_Exercise instructions_
Would you restate, exactly as they appear, the lines from the one containing "138 71 88.22" through the end of the data below?

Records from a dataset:
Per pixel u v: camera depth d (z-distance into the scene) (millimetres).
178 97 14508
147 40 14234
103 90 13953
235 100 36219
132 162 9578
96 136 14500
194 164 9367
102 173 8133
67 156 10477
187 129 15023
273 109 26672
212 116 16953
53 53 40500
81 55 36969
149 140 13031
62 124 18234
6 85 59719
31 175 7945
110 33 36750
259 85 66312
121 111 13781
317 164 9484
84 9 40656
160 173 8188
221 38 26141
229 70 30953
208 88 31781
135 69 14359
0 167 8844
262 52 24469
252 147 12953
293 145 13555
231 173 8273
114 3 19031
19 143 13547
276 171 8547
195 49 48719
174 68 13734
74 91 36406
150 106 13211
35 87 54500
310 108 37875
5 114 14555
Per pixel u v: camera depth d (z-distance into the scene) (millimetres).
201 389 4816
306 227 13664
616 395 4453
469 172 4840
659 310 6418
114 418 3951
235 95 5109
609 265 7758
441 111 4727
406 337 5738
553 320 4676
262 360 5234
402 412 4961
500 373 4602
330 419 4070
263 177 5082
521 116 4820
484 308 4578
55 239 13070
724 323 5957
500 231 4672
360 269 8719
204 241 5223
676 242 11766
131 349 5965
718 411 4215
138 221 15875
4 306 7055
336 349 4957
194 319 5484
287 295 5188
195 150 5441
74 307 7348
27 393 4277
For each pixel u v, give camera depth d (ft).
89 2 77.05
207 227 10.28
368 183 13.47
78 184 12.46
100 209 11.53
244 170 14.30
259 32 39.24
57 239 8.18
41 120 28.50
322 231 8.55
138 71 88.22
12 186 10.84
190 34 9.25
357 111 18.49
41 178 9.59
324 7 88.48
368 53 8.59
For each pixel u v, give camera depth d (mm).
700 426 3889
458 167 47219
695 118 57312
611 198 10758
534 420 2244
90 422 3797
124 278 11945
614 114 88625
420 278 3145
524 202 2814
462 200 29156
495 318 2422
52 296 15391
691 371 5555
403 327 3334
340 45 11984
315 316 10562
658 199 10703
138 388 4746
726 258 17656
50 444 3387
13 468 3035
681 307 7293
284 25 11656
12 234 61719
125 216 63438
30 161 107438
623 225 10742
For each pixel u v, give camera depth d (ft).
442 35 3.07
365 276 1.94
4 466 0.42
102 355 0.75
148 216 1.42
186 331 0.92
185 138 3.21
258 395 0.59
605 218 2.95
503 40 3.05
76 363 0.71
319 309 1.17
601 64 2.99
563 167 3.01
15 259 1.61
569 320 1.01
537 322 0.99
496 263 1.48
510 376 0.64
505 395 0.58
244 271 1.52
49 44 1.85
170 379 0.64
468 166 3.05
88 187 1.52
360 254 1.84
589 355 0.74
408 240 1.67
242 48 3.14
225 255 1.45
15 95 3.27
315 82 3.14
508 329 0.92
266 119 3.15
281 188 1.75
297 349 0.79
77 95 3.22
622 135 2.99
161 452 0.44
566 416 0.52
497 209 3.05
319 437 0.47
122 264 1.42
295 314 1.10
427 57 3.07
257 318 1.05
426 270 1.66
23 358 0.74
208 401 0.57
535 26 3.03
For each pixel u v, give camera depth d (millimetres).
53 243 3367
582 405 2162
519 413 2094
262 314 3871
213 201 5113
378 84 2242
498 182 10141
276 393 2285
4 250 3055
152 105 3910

_Result of the task_
138 71 88.22
12 186 10.84
190 34 9.25
357 111 18.49
41 178 9.59
324 7 88.48
368 53 8.59
For each pixel u v, give camera depth d (mm).
700 426 3889
458 167 47219
695 118 57312
611 198 10758
534 420 2244
90 422 3797
124 278 11945
614 114 88625
420 278 3145
524 202 2814
462 200 29156
495 318 2422
52 296 15391
691 371 5555
403 327 3334
340 45 11984
315 316 10562
658 199 10703
138 388 4746
726 258 17656
50 444 3387
13 468 3035
681 307 7293
284 25 11656
12 234 61719
125 216 63438
30 161 107438
623 225 10742
For each pixel u v, give camera depth d (ft).
442 35 3.07
365 276 1.94
4 466 0.42
102 355 0.75
148 216 1.42
186 331 0.92
185 138 3.21
258 395 0.59
605 218 2.95
503 40 3.05
76 363 0.71
319 309 1.17
601 64 2.99
563 167 3.01
15 259 1.61
569 320 1.01
537 322 0.99
496 263 1.48
510 376 0.64
505 395 0.58
244 271 1.52
49 44 1.85
170 379 0.64
468 166 3.05
88 187 1.52
360 254 1.84
589 355 0.74
408 240 1.67
242 48 3.14
225 255 1.45
15 95 3.27
315 82 3.14
508 329 0.92
266 119 3.15
281 188 1.75
297 349 0.79
77 95 3.22
622 135 2.99
161 452 0.44
566 416 0.52
497 209 3.05
319 437 0.47
122 264 1.42
295 314 1.10
427 57 3.07
257 318 1.05
426 270 1.66
23 358 0.74
208 401 0.57
535 26 3.03
For each pixel u v, give camera depth d (millimetres).
53 243 3367
582 405 2162
519 413 2094
262 314 3871
213 201 5113
378 84 2242
498 182 10141
276 393 2285
4 250 3055
152 105 3910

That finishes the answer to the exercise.